Additive manufacturing has advantages of cutting the time from design to making new parts but it suffers from metallurgical defects such as porosity. For example, wired arc additive manufacturing(WAAM) of new alloys such as Al–Li alloys is very challenging due to the fact that the porosity level is so high as to degrade not only fatigue life but also the static mechanical properties. In this study, we found that large chains of porosity could form at the interdendritic liquid during WAAM of an AA2196 Al–Li alloy. After T6 heat treatment, those chains of porosity actually grow bigger than the as-deposit state, with the microporosity size over 50 µm increasing from 2.8% to 5.8% and the maximum size grow up to 107 µm. Using X-ray Computed Tomography (XCT), we have quantified the spatial distribution of microporosity as a function of hot deformation after WAAM. It was found that the chain of microporosity along the direction of deposition could be effectively eliminated by controlling the strain. Combining the 42% hot deformation and T6 heat treatment, the closure of microporosity together with nano-sized T₁ precipitates can be achieved and yield tensile strength (YTS) can be improved by 199%, the ultimate tensile strength (UTS) can be increased by 168%, and the elongation can be extended by 460%, reaching up to 372 MPa, 439 MPa, and 6.9%, respectively. Therefore, the solidification defects during WAAM can be remediated by applying proper hot deformation which is extremely useful for the Al–Li alloys with a long solidification range and high susceptibility to solidification cracking.

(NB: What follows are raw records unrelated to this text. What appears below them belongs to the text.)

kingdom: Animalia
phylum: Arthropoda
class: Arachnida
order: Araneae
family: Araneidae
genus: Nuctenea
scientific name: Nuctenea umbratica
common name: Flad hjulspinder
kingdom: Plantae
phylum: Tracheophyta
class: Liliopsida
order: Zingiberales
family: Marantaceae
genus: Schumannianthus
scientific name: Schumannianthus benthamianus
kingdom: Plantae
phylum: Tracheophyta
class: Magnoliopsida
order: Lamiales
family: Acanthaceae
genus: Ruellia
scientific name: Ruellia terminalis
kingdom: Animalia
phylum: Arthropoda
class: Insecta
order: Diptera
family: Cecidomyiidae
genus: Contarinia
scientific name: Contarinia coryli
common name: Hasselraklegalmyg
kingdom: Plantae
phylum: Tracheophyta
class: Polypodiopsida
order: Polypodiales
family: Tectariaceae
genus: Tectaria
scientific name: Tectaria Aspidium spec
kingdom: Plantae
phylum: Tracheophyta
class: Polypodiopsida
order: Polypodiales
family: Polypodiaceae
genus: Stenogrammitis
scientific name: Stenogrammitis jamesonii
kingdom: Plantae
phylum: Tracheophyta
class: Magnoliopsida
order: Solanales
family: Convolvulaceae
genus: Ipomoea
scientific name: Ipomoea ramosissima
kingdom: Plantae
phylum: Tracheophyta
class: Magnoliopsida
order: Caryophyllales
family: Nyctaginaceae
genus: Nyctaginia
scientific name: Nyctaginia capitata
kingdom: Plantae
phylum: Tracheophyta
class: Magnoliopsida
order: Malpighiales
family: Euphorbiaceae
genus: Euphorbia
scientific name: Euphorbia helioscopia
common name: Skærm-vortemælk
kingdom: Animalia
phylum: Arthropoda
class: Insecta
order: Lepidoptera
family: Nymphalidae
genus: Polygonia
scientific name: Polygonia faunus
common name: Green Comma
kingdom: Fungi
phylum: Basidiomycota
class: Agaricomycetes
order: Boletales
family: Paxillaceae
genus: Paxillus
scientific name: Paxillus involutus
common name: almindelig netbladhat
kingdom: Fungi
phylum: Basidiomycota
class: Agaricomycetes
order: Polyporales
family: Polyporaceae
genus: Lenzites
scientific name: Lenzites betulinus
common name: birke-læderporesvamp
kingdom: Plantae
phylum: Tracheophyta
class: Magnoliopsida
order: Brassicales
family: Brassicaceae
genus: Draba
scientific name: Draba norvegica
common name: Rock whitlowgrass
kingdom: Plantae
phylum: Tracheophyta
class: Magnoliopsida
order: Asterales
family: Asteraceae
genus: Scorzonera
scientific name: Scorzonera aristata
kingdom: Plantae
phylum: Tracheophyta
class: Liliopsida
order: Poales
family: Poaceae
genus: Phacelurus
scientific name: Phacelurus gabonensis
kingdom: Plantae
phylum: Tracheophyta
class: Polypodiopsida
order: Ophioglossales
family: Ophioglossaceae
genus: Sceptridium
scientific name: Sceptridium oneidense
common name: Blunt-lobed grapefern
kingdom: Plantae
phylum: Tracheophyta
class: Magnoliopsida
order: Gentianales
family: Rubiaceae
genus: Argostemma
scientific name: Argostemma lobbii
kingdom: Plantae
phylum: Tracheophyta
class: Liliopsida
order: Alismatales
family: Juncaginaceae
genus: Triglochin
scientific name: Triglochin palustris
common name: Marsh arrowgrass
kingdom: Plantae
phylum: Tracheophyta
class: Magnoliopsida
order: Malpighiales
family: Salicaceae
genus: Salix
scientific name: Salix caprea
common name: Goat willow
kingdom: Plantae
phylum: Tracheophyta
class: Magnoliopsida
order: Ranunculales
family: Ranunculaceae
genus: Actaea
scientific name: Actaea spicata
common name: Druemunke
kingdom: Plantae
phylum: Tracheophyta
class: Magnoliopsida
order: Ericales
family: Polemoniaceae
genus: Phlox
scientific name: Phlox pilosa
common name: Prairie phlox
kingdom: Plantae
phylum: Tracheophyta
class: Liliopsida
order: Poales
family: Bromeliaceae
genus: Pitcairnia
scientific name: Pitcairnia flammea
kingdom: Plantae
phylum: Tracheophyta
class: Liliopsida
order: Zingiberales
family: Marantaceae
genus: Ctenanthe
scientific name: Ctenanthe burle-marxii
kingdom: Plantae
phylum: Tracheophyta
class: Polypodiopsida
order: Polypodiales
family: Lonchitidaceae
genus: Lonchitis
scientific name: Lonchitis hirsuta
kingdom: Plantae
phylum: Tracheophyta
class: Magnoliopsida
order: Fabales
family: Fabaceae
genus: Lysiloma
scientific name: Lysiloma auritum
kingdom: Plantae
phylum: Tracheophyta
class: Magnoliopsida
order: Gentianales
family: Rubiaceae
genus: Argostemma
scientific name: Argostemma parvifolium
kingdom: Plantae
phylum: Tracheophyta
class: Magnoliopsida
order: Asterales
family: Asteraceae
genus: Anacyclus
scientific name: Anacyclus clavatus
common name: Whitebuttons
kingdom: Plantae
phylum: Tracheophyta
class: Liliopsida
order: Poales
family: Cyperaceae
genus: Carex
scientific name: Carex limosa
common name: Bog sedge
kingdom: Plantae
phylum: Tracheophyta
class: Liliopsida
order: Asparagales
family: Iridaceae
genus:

增材制造的优势是可以缩短从设计到制造新零件的时间，但它会遭受诸如孔隙率之类的冶金缺陷的困扰。例如，由于孔隙率很高，不仅降低了疲劳寿命，而且降低了静态机械性能，因此诸如Al–Li合金之类的新型合金的电弧增材制造（WAAM）极具挑战性。在这项研究中，我们发现，AA2196铝锂合金的WAAM过程中，在树枝状晶间的液体中可能会形成大孔隙链。经过T6热处理后，这些孔隙链实际上比沉积时的状态长大，超过50 µm的微孔尺寸从2.8％增加到5.8％，最大尺寸增长到107 µm。使用X射线计算机断层扫描（XCT），我们已经量化了微孔的空间分布与WAAM热变形的关系。发现通过控制应变可以有效地消除沿沉积方向的微孔链。结合42％的热变形和T6热处理，封闭了微孔以及纳米级可以实现T ₁沉淀，屈服拉伸强度（YTS）可以提高199％，极限拉伸强度（UTS）可以提高168％，延伸率可以提高460％，达到372 MPa，分别为439 MPa和6.9％。因此，可以通过施加适当的热变形来消除WAAM过程中的凝固缺陷，这对于具有长凝固范围和高凝固裂纹敏感性的Al-Li合金非常有用。